WORK INSTRUCTION
Return, from the lines below, each one that includes the word "bool".

TASK INPUTS
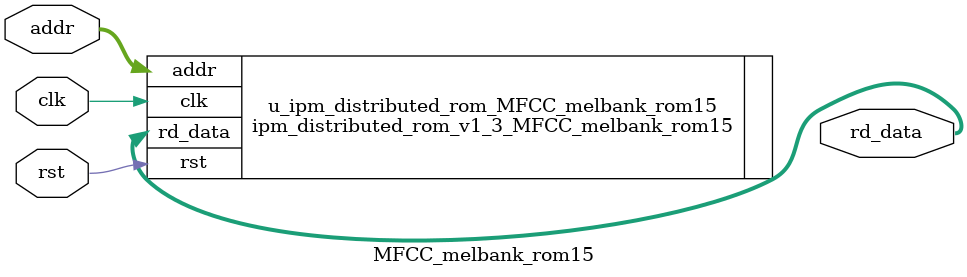
<source format=v>


`timescale 1 ns / 1 ps
module MFCC_melbank_rom15
    (
     addr        ,
     rst         ,
     clk         ,
     rd_data
    );

    localparam ADDR_WIDTH = 9 ; //@IPC int 4,10

    localparam DATA_WIDTH = 8 ; //@IPC int 1,256

    localparam RST_TYPE = "ASYNC" ; //@IPC enum ASYNC,SYNC

    localparam OUT_REG = 0 ; //@IPC bool

    localparam INIT_ENABLE = 1 ; //@IPC bool

    localparam INIT_FILE = "D:/PDS_FPGA/Audio_test/ipcore/MFCC_melbank_rom15/rtl/output14_MFCC_melbank_rom15.dat" ; //@IPC string

    localparam FILE_FORMAT = "BIN" ; //@IPC enum BIN,HEX


     output   wire  [DATA_WIDTH-1:0]       rd_data ;
     input    wire  [ADDR_WIDTH-1:0]       addr    ;
     input                                 clk     ;
     input                                 rst     ;

ipm_distributed_rom_v1_3_MFCC_melbank_rom15
   #(
     .ADDR_WIDTH    (ADDR_WIDTH     ), //address width   range:4-10
     .DATA_WIDTH    (DATA_WIDTH     ), //data width      range:4-256
     .RST_TYPE      (RST_TYPE       ), //reset type   "ASYNC_RESET" "SYNC_RESET"
     .OUT_REG       (OUT_REG        ), //output options :non_register(0)  register(1)
     .INIT_FILE     (INIT_FILE      ), //legal value:"NONE" or "initial file name"
     .FILE_FORMAT   (FILE_FORMAT    )  //initial data format : "bin" or "hex"
    )u_ipm_distributed_rom_MFCC_melbank_rom15
    (
     .rd_data       (rd_data        ),
     .addr          (addr           ),
     .clk           (clk            ),
     .rst           (rst            )

    );
endmodule

</source>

SOLUTION FOR THIS EXERCISE
    localparam OUT_REG = 0 ; //@IPC bool
    localparam INIT_ENABLE = 1 ; //@IPC bool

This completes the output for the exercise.